_WORK INSTRUCTION_: Your answer should hold all lines of the entries that include the word "buttons".

____________

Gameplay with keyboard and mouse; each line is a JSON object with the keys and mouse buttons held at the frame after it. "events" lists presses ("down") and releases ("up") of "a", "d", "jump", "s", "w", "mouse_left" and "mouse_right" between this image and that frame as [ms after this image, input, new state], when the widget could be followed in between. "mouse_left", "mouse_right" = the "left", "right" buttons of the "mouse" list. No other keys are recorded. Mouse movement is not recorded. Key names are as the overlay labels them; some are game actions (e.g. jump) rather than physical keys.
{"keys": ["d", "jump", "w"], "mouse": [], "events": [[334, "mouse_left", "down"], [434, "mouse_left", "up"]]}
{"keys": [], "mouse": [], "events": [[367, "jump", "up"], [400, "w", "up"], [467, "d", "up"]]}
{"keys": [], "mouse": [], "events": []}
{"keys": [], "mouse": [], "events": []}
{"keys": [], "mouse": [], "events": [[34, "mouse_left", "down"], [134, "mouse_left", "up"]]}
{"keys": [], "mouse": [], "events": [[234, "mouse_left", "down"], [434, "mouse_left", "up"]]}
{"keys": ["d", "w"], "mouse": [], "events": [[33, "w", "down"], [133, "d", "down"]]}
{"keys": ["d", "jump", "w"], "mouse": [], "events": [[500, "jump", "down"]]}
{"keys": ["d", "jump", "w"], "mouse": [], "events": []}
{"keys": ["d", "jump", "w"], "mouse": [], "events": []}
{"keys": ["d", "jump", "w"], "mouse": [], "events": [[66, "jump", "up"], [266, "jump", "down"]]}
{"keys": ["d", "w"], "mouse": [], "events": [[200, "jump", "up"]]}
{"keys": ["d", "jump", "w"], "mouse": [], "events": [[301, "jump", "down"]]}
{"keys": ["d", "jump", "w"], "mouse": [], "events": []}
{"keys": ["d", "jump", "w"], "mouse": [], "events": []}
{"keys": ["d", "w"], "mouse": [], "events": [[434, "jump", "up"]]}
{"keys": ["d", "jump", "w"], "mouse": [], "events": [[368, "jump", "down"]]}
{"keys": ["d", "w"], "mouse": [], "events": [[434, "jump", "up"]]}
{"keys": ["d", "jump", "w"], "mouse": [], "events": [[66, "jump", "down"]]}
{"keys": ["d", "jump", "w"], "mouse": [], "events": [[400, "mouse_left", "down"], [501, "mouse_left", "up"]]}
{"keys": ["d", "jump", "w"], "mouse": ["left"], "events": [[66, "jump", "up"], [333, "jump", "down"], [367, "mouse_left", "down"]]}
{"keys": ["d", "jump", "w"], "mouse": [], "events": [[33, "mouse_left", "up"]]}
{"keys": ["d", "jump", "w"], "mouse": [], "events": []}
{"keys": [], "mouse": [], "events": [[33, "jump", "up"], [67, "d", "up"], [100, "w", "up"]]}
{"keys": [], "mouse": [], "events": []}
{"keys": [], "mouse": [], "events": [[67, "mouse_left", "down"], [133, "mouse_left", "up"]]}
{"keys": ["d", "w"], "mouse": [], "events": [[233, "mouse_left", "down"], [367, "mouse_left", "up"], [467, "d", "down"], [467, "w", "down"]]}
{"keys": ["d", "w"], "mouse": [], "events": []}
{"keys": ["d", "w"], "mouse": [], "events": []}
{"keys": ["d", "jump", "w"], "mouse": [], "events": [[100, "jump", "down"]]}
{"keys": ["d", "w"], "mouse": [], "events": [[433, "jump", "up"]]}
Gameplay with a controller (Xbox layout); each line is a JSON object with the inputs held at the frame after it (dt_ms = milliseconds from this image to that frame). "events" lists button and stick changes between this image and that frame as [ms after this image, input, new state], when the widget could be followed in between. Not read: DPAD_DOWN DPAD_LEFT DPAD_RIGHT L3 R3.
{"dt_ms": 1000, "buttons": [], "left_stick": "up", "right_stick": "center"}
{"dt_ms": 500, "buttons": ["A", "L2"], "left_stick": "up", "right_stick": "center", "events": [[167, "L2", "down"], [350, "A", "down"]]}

____________

_ANSWER FOR THIS EXERCISE_:
Gameplay with keyboard and mouse; each line is a JSON object with the keys and mouse buttons held at the frame after it. "events" lists presses ("down") and releases ("up") of "a", "d", "jump", "s", "w", "mouse_left" and "mouse_right" between this image and that frame as [ms after this image, input, new state], when the widget could be followed in between. "mouse_left", "mouse_right" = the "left", "right" buttons of the "mouse" list. No other keys are recorded. Mouse movement is not recorded. Key names are as the overlay labels them; some are game actions (e.g. jump) rather than physical keys.
{"dt_ms": 1000, "buttons": [], "left_stick": "up", "right_stick": "center"}
{"dt_ms": 500, "buttons": ["A", "L2"], "left_stick": "up", "right_stick": "center", "events": [[167, "L2", "down"], [350, "A", "down"]]}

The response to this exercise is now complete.